Turn every line of the listing below into a numbered list, leaving out blank lines and any pictures.

Collected data
######

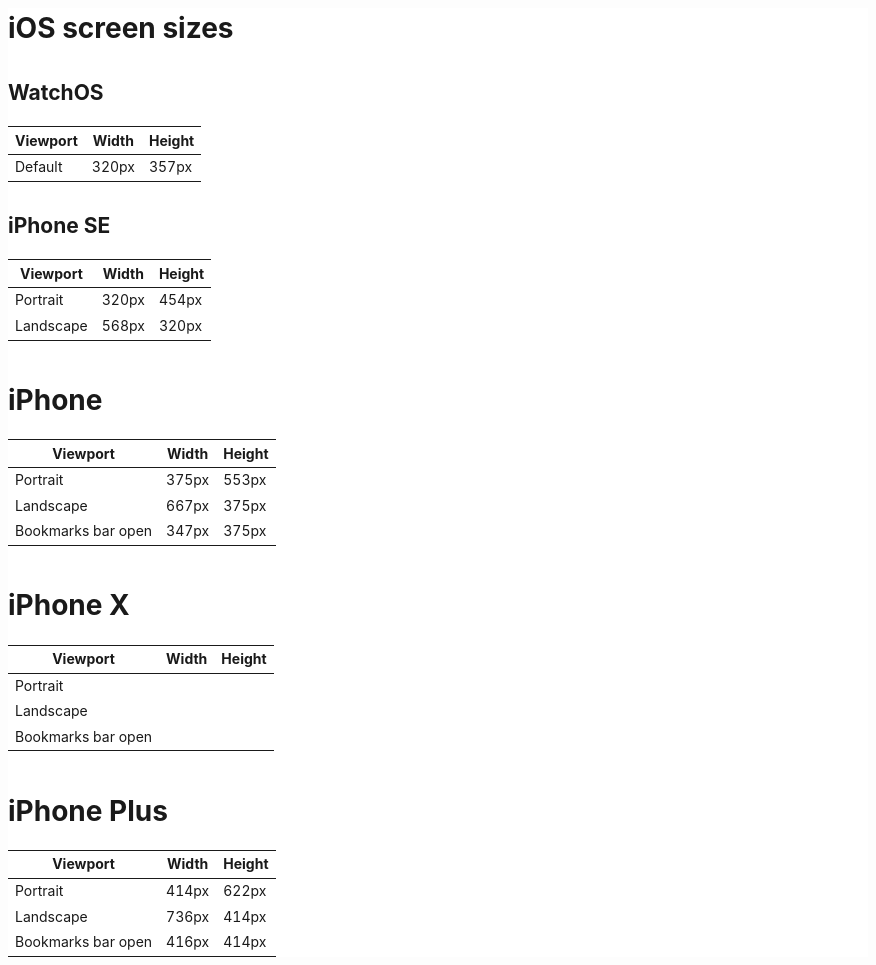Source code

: 
# iOS screen sizes

## WatchOS

| Viewport | Width | Height |
|----------|-------|--------|
| Default  | 320px | 357px  |


## iPhone SE

| Viewport  | Width | Height|
| --------- |-------|-------|
| Portrait  | 320px | 454px |
| Landscape | 568px | 320px |


# iPhone

| Viewport           | Width | Height|
| ------------------ |-------|-------|
| Portrait           | 375px | 553px |
| Landscape          | 667px | 375px |
| Bookmarks bar open | 347px | 375px |


# iPhone X

| Viewport           | Width | Height|
| ------------------ |-------|-------|
| Portrait           |       |       |
| Landscape          |       |       |
| Bookmarks bar open |       |       |


# iPhone Plus

| Viewport           | Width | Height|
| ------------------ |-------|-------|
| Portrait           | 414px | 622px |
| Landscape          | 736px | 414px |
| Bookmarks bar open | 416px | 414px |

######

Response to the task:
1. Source code
2. : 
3. # iOS screen sizes
4. ## WatchOS
5. | Viewport | Width | Height |
6. |----------|-------|--------|
7. | Default  | 320px | 357px  |
8. ## iPhone SE
9. | Viewport  | Width | Height|
10. | --------- |-------|-------|
11. | Portrait  | 320px | 454px |
12. | Landscape | 568px | 320px |
13. # iPhone
14. | Viewport           | Width | Height|
15. | ------------------ |-------|-------|
16. | Portrait           | 375px | 553px |
17. | Landscape          | 667px | 375px |
18. | Bookmarks bar open | 347px | 375px |
19. # iPhone X
20. | Viewport           | Width | Height|
21. | ------------------ |-------|-------|
22. | Portrait           |       |       |
23. | Landscape          |       |       |
24. | Bookmarks bar open |       |       |
25. # iPhone Plus
26. | Viewport           | Width | Height|
27. | ------------------ |-------|-------|
28. | Portrait           | 414px | 622px |
29. | Landscape          | 736px | 414px |
30. | Bookmarks bar open | 416px | 414px |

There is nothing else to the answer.